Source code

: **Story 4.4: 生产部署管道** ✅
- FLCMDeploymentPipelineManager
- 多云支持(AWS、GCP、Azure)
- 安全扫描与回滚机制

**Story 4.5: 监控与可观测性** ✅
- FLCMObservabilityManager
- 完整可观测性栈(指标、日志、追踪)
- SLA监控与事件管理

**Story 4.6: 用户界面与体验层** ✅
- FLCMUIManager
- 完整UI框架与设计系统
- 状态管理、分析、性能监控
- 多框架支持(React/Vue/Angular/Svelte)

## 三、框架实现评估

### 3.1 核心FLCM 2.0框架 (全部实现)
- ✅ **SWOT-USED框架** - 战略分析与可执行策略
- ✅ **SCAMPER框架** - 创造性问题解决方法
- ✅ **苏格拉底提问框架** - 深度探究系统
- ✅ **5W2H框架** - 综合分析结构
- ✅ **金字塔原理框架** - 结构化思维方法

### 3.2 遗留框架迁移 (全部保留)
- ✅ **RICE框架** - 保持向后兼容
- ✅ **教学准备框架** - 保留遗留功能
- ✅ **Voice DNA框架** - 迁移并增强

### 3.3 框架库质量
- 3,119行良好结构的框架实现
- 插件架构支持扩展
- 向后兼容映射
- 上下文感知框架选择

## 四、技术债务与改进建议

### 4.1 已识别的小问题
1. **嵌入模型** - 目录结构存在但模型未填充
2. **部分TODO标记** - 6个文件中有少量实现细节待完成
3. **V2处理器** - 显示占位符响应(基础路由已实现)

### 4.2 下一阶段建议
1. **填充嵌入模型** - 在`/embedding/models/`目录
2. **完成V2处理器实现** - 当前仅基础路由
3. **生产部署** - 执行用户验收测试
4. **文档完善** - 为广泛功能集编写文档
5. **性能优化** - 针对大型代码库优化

# # # # #

Work order: Rewrite the material above as a Markdown table with one row per non-blank line, using a "No." column for the row number and a "Content" column for the line itself.

Response for this exercise:
| No. | Content |
|---|---|
| 1 | Source code |
| 2 | : **Story 4.4: 生产部署管道** ✅ |
| 3 | - FLCMDeploymentPipelineManager |
| 4 | - 多云支持(AWS、GCP、Azure) |
| 5 | - 安全扫描与回滚机制 |
| 6 | **Story 4.5: 监控与可观测性** ✅ |
| 7 | - FLCMObservabilityManager |
| 8 | - 完整可观测性栈(指标、日志、追踪) |
| 9 | - SLA监控与事件管理 |
| 10 | **Story 4.6: 用户界面与体验层** ✅ |
| 11 | - FLCMUIManager |
| 12 | - 完整UI框架与设计系统 |
| 13 | - 状态管理、分析、性能监控 |
| 14 | - 多框架支持(React/Vue/Angular/Svelte) |
| 15 | ## 三、框架实现评估 |
| 16 | ### 3.1 核心FLCM 2.0框架 (全部实现) |
| 17 | - ✅ **SWOT-USED框架** - 战略分析与可执行策略 |
| 18 | - ✅ **SCAMPER框架** - 创造性问题解决方法 |
| 19 | - ✅ **苏格拉底提问框架** - 深度探究系统 |
| 20 | - ✅ **5W2H框架** - 综合分析结构 |
| 21 | - ✅ **金字塔原理框架** - 结构化思维方法 |
| 22 | ### 3.2 遗留框架迁移 (全部保留) |
| 23 | - ✅ **RICE框架** - 保持向后兼容 |
| 24 | - ✅ **教学准备框架** - 保留遗留功能 |
| 25 | - ✅ **Voice DNA框架** - 迁移并增强 |
| 26 | ### 3.3 框架库质量 |
| 27 | - 3,119行良好结构的框架实现 |
| 28 | - 插件架构支持扩展 |
| 29 | - 向后兼容映射 |
| 30 | - 上下文感知框架选择 |
| 31 | ## 四、技术债务与改进建议 |
| 32 | ### 4.1 已识别的小问题 |
| 33 | 1. **嵌入模型** - 目录结构存在但模型未填充 |
| 34 | 2. **部分TODO标记** - 6个文件中有少量实现细节待完成 |
| 35 | 3. **V2处理器** - 显示占位符响应(基础路由已实现) |
| 36 | ### 4.2 下一阶段建议 |
| 37 | 1. **填充嵌入模型** - 在`/embedding/models/`目录 |
| 38 | 2. **完成V2处理器实现** - 当前仅基础路由 |
| 39 | 3. **生产部署** - 执行用户验收测试 |
| 40 | 4. **文档完善** - 为广泛功能集编写文档 |
| 41 | 5. **性能优化** - 针对大型代码库优化 |